While this is normal and expected, I can’t help but feel strange about the idea of this birthday, this stage of life. The progression from tiny human to full-fledged adult has continually baffled me.

 

And while this birthday is actually mine, my reflection of growing up and what it means to be a “real” human – the kind with a job, a house or an apartment, a salary, responsibilities – has turned my thoughts towards my mother – my life-giver, my biggest fan and most honest critic, my carbon-copy counterpart: my mom, Brigitte.

 

It is in this reflection that I have recognized that birthdays are meant to be celebrated with my mom.

 

When I turned 18 my mom and I, along with her best friend Cathy who is like a second mother to me, opted for a sophisticated night out as “adults.”

 

The night was all my planning: it was to take place in downtown Birmingham, a trendy metropolis only a stone’s throw away from our own suburban spot, Rochester.

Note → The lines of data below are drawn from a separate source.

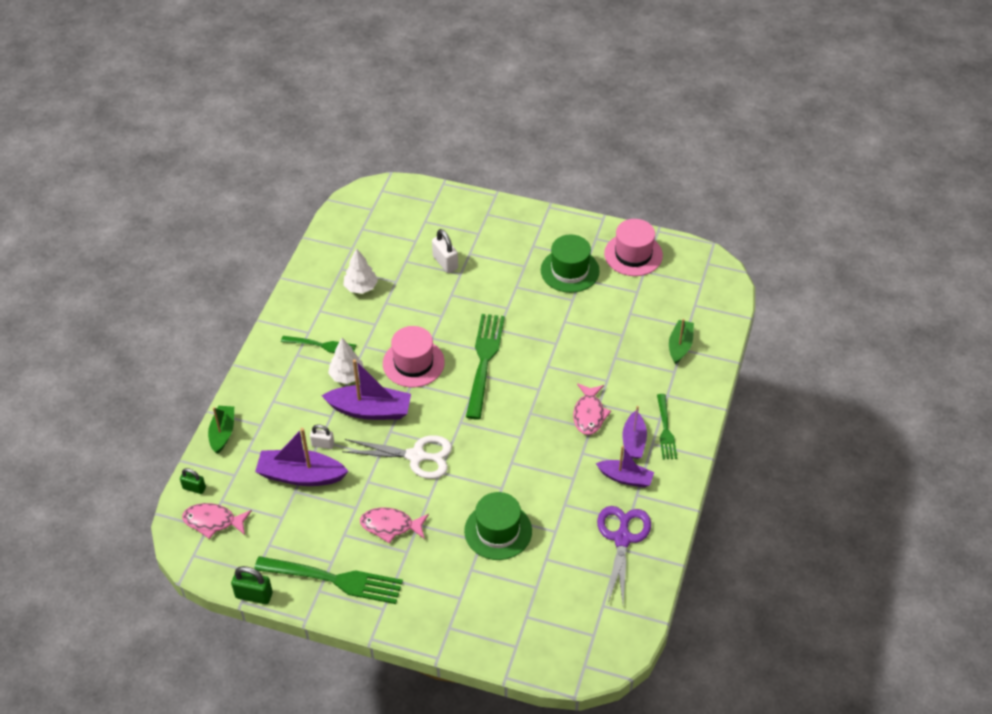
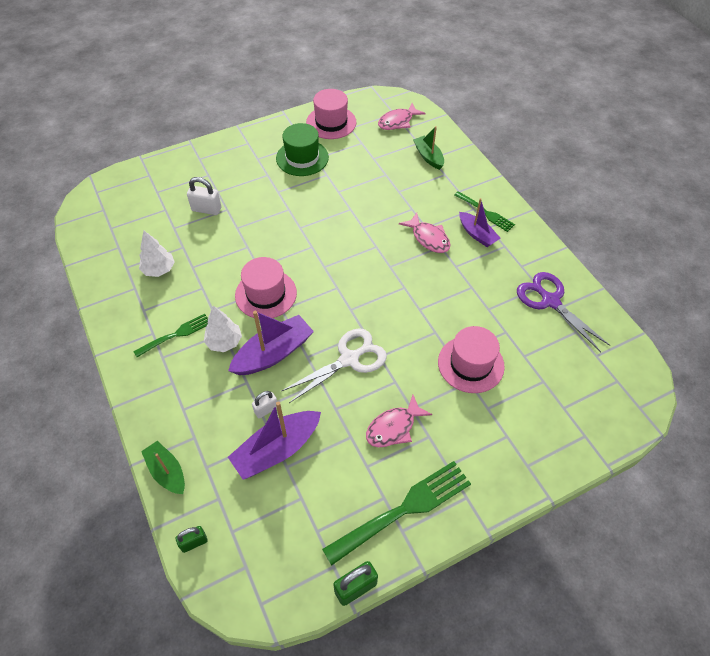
camera: 45 degrees left, 5 degrees up
pink fish [182,503,252,539] -> pink fish moved to [378,103,426,130]
green hat [464,492,532,560] -> pink hat [438,326,505,393]
green fork [466,314,505,419] -> none
purple boat [596,446,654,488] -> none

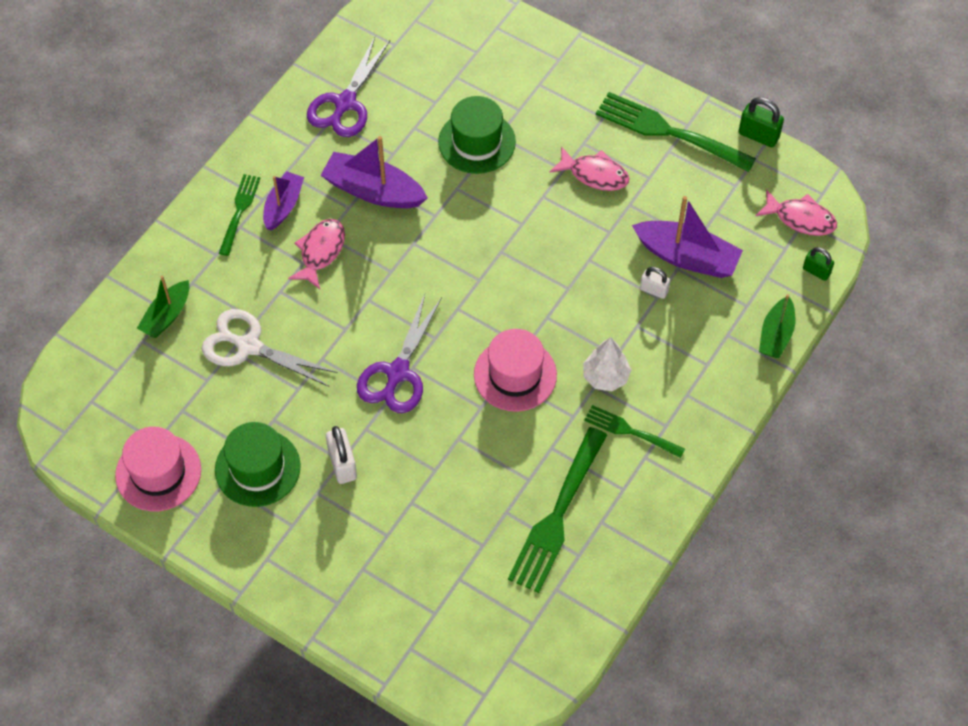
camera: 120 degrees left, 5 degrees up
white tree [139,231,175,277] -> green fork [508,427,607,593]
white padlock [187,177,221,215] -> white padlock moved to [326,426,357,484]
purple boat [228,311,314,375] -> purple boat moved to [321,136,428,208]
white scissors [282,328,387,403] -> white scissors moved to [202,309,338,387]
pink fish [378,103,426,130] -> pink fish moved to [755,189,837,236]
pink hat [438,326,505,393] -> green hat [438,96,516,174]
none -> purple scissors [357,294,442,413]

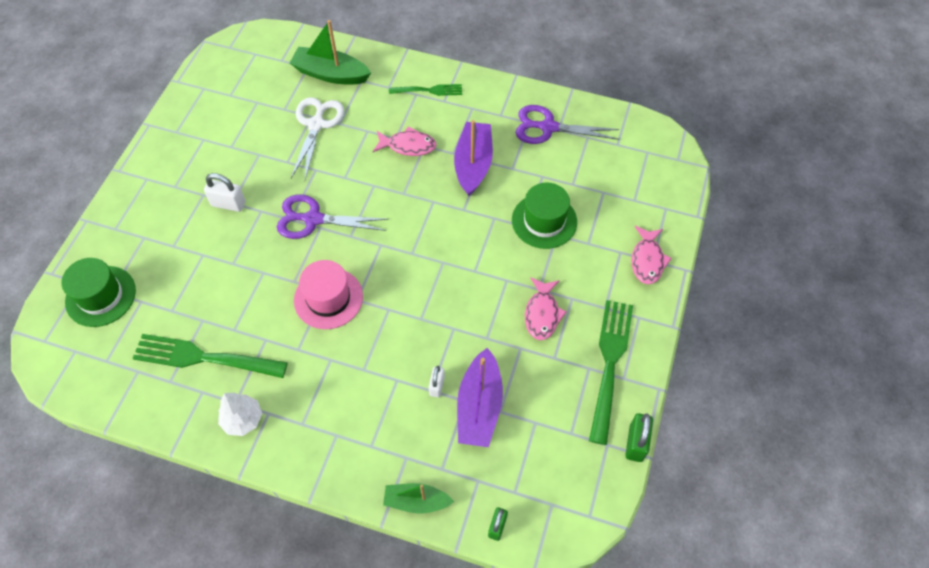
camera: 75 degrees right, 0 degrees up
pink hat [115,427,201,511] -> none
green boat [137,276,189,338] -> green boat [290,20,371,84], size x1.58
green hat [215,422,301,507] -> green hat moved to [62,258,136,327]
purple boat [263,171,304,231] -> none
white padlock [326,426,357,484] -> white padlock turned 45 degrees clockwise [204,173,246,212]
white tree [583,337,631,391] -> white tree moved to [218,393,262,436]
green fork [584,405,685,458] -> none
pink fish [755,189,837,236] -> pink fish moved to [631,226,672,284]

We would eat at a swanky Italian place and marvel at Jennifer Lawrence and Bradley Cooper in the newly released Silver Lining’s Playbook. I was thrilled.

 

On a Saturday in November – a pitch-black sky hanging above and soft snow delicately frosting the city streets – our trio convened at the restaurant.

 

I ordered the lasagna (my favorite pasta dish), but it was awful.

 

After eating, we tromped through snow to the theater, and the clerk told us (with 15 minutes until show time) that the tickets were sold out.

 

Both my mom and Cathy looked horrified. The night was not going as planned.

 

“I’m so, so sorry Brittany! I had no idea the tickets would sell out,” my mom explained.

 

“We can wait to see the next showing in an hour,” Cathy offered with condolences.

 

I looked at my wide-eyed, apologetic moms and smiled: “Of course, that sounds great.”

 

After buying our tickets for the 11 o’clock showing, we re-traced our steps back towards a Starbucks we had passed, and opted to spend our leisurely hour there over coffee and cookies.

 

At the time I couldn’t stomach the taste of coffee, so I sipped on hot chocolate bursting with marshmallows and devoured a snowman cookie while we sat by the piping fire.

 

We later arrived at our seats to Silver Lining, and my eyes were virtually glued to the screen as it flashed with scenes of elegance and poise and pure emotion. I was captivated.

 

The night was perfect. But I could see my mom’s eyes hovering over me the entire night, scanning eagerly to see if I was in fact enjoying myself, to ensure that the snafus hadn’t ruined the celebration. Because as moms often do, she worried about me. Because she cared.

 

But what my mom didn’t realize is that simply being with her was the gift I wanted most.

 

I wanted to feel sophisticated, loved, cultured, interesting. I wanted my mom’s attention and her love and her respect, and more than any gift I received that birthday, I just wanted her. I wanted to connect with the woman I admire most.

 

Since that birthday my mom and I have made a tradition of celebrating together – usually just the two of us, but sometimes including other ladies who have been my second, third, and fourth mothers.

 

For my twentieth we spent a weekend at a swanky hotel in downtown Chicago, doing all our favorite things together: shopping, running, watching Christmas movies, drinking wine, eating chocolate, perusing bookstores, and jamming out to Taylor Swift for hours on end.

 

For my twenty-first we’re eating at my favorite sushi spot in Ann Arbor and attending the ballet later that evening.

 

And as for all the other birthdays to come, I can only imagine all the ways we’ll enjoy ourselves together, all the ways we’ll celebrate and the things we’ll have to be thankful for.